Exercise objective: Recast every line in the entries below as a Markdown table with the columns Row and Difference, numbering the rows and omitting blank lines. Leave the pictures out of the table.

Dataset entries:
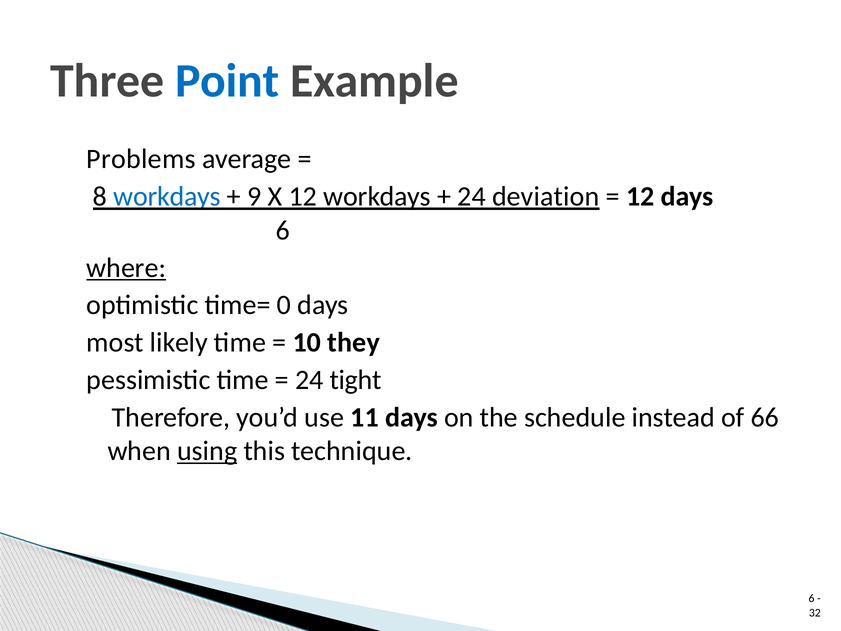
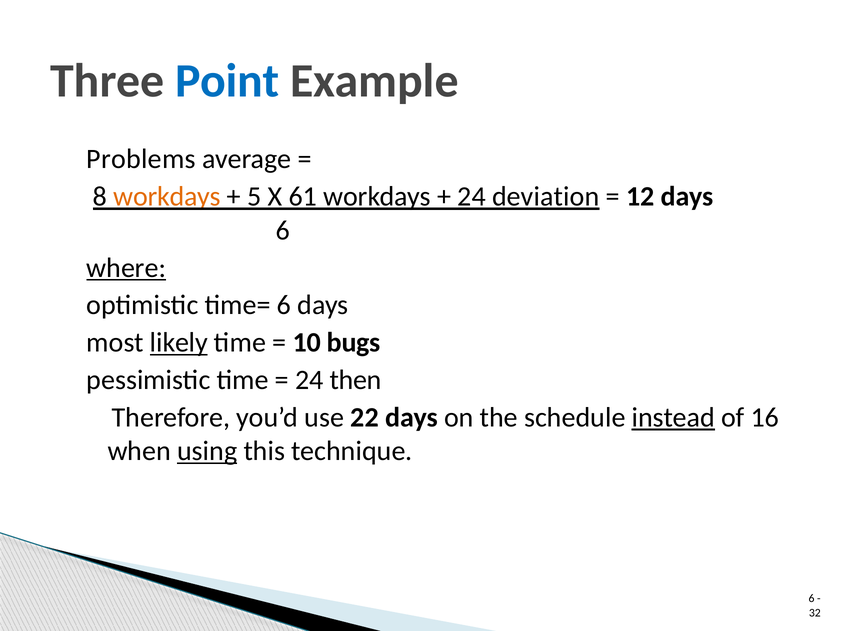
workdays at (167, 197) colour: blue -> orange
9: 9 -> 5
X 12: 12 -> 61
time= 0: 0 -> 6
likely underline: none -> present
they: they -> bugs
tight: tight -> then
11: 11 -> 22
instead underline: none -> present
66: 66 -> 16
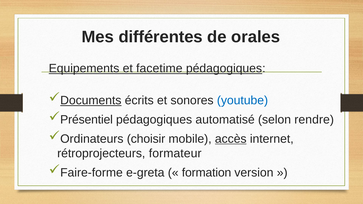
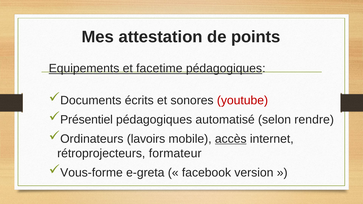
différentes: différentes -> attestation
orales: orales -> points
Documents underline: present -> none
youtube colour: blue -> red
choisir: choisir -> lavoirs
Faire-forme: Faire-forme -> Vous-forme
formation: formation -> facebook
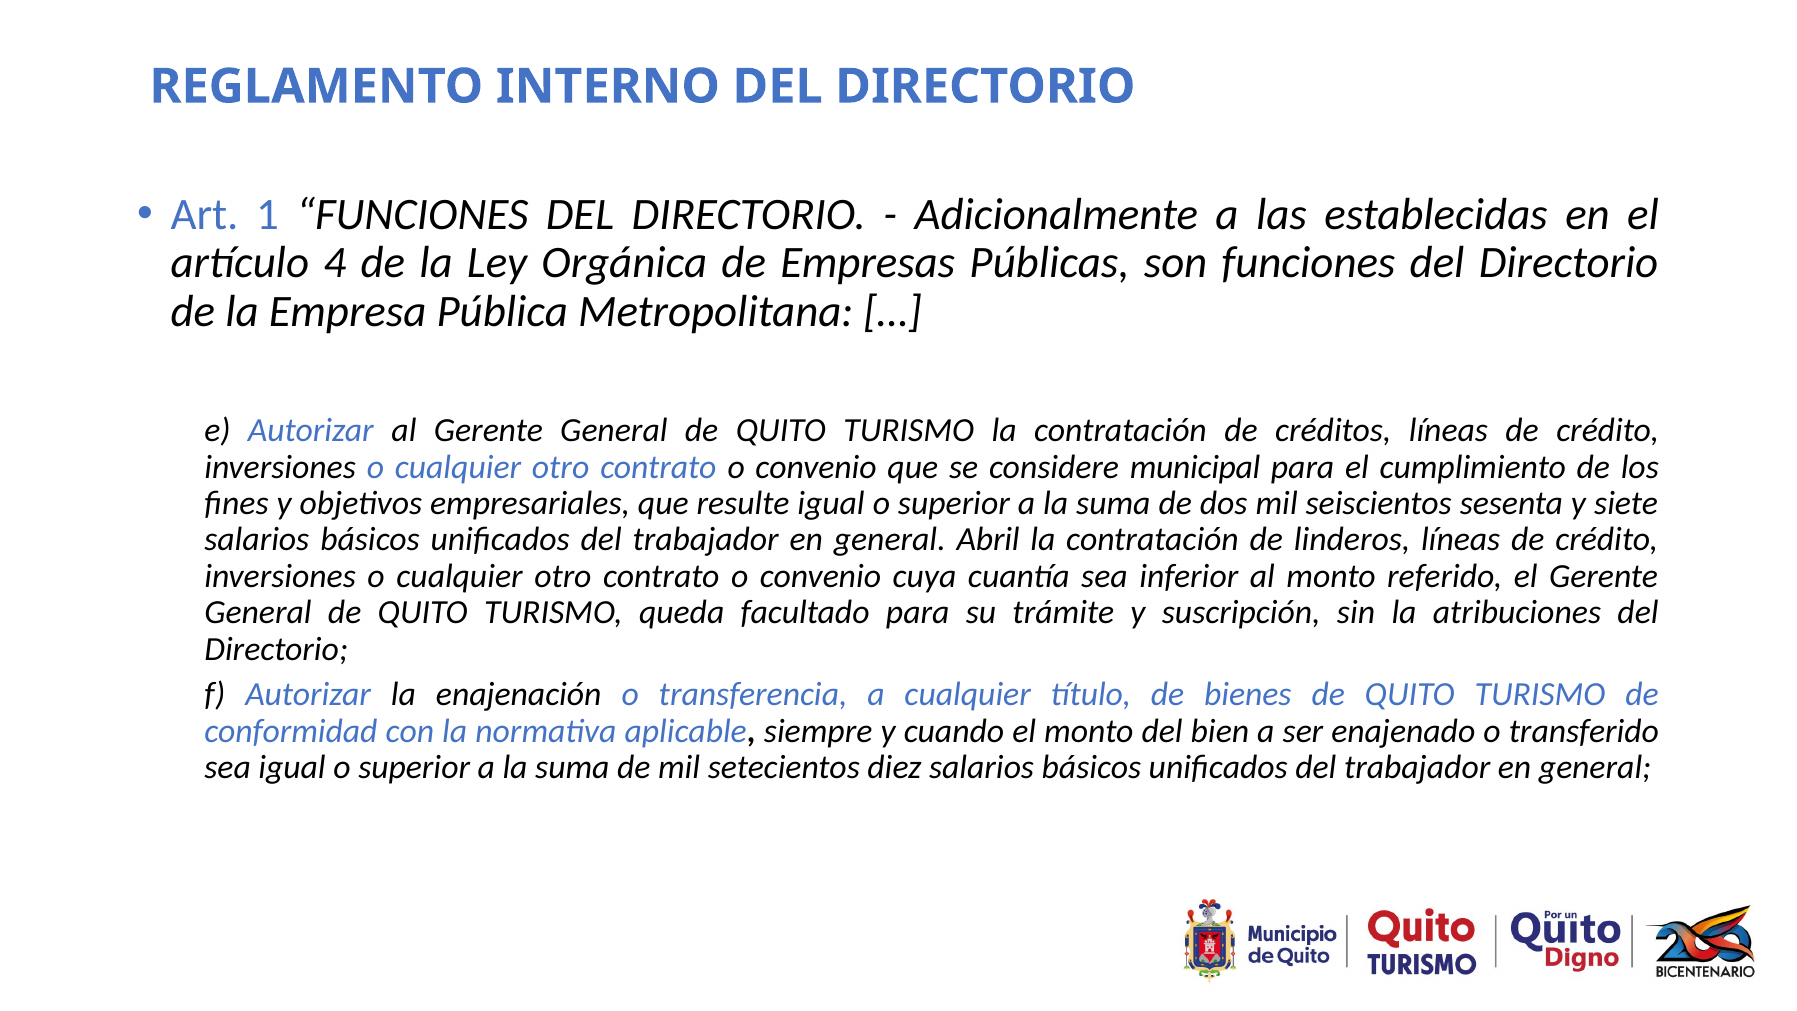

Finished exercise:
| Row | Difference |
|---|---|
| 1 | workdays at (167, 197) colour: blue -> orange |
| 2 | 9: 9 -> 5 |
| 3 | X 12: 12 -> 61 |
| 4 | time= 0: 0 -> 6 |
| 5 | likely underline: none -> present |
| 6 | they: they -> bugs |
| 7 | tight: tight -> then |
| 8 | 11: 11 -> 22 |
| 9 | instead underline: none -> present |
| 10 | 66: 66 -> 16 |
| 11 | différentes: différentes -> attestation |
| 12 | orales: orales -> points |
| 13 | Documents underline: present -> none |
| 14 | youtube colour: blue -> red |
| 15 | choisir: choisir -> lavoirs |
| 16 | Faire-forme: Faire-forme -> Vous-forme |
| 17 | formation: formation -> facebook |